Los activos extranjeros netos en poder del banco central saudita han caído en un promedio de 6 mil 500 millones de dólares al mes en los últimos 12 meses, y ahora se sitúan en poco más de 500 mil millones de dólares, frente a su punto máximo de 737 mil dólares millones en 2014, cuando los precios del petróleo superaban 100 dólares el barril.
Las caídas en enero y febrero fueron de 11 mil 800 millones de dólares y 9 mil 800 millones de dólares, respectivamente, según los datos.
La tasa de consumo es una causa de preocupación porque no da señales de moderarse, dijo Mohamed Abu Basha, economista de EFG-Hermes, con sede en El Cairo.

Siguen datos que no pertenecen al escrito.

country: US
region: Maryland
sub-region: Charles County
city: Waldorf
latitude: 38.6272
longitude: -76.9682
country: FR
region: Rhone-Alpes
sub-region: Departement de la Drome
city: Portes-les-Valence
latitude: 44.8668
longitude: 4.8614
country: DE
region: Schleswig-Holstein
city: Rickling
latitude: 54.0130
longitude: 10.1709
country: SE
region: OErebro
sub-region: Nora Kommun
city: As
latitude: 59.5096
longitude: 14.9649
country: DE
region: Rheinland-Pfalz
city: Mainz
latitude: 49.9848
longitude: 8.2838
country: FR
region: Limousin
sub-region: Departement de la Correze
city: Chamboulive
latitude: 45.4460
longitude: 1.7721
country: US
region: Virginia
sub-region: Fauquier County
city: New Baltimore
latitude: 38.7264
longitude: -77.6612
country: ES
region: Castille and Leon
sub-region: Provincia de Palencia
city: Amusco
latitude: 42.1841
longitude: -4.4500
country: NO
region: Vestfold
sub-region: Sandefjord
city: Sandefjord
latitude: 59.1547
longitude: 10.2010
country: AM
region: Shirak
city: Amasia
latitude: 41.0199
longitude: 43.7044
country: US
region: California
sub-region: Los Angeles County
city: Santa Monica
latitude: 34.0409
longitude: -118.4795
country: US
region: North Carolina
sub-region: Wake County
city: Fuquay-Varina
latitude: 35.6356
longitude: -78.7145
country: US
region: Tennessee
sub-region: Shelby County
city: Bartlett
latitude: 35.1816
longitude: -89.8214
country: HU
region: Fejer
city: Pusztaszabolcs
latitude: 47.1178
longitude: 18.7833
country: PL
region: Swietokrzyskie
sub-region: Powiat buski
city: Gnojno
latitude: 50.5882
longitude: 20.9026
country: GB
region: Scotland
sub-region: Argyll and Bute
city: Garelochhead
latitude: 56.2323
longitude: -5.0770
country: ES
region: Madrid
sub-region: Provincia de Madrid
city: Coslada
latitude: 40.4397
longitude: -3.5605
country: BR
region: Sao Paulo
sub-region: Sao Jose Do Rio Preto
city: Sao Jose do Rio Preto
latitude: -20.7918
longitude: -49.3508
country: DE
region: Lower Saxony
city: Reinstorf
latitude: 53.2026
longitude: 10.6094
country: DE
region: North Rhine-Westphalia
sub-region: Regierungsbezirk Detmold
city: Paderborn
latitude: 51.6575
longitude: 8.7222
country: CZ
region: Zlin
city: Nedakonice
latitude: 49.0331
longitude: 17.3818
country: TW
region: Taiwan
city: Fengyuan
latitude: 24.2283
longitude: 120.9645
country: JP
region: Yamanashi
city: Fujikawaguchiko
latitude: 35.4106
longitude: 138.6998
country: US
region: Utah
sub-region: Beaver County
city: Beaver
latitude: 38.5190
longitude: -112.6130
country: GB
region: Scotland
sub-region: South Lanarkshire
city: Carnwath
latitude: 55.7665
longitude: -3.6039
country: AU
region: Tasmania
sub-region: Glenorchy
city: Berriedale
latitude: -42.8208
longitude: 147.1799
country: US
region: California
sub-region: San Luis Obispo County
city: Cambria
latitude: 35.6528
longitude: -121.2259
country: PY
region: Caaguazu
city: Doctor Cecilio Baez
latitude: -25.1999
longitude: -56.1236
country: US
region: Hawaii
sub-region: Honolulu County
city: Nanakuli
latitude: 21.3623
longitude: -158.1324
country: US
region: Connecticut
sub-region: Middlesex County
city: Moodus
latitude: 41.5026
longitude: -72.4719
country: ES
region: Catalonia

No han vendido bonos locales, por lo que ello podría ser una razón, pero, por otro lado, han tenido un mayor ingreso debido al aumento de los precios del petróleo, indicó.
Conforme el plan a largo plazo de Arabia Saudita de reducir la dependencia del reino del crudo afecta el crecimiento, los funcionarios procuran encontrar un equilibrio entre estimular la economía y mantener suficientes ahorros como para evitar la especulación sobre una devaluación de la moneda.
Si bien el Gobierno ha dicho que financiará su déficit presupuestario recurriendo a reservas y emitiendo deuda, no explica los movimientos mensuales de activos externos netos ni predice el ritmo de la disminución.
Los estrategas monetarios también están tratando de evitar financiar el déficit con bonos nacionales debido a la contracción de liquidez bancaria del año pasado, según Mónica Malik, economista jefe de Abu Dhabi Commercial Bank.
Prevemos que las autoridades tratarán de reducir el ritmo de retiro de divisas en los próximos meses, dijo.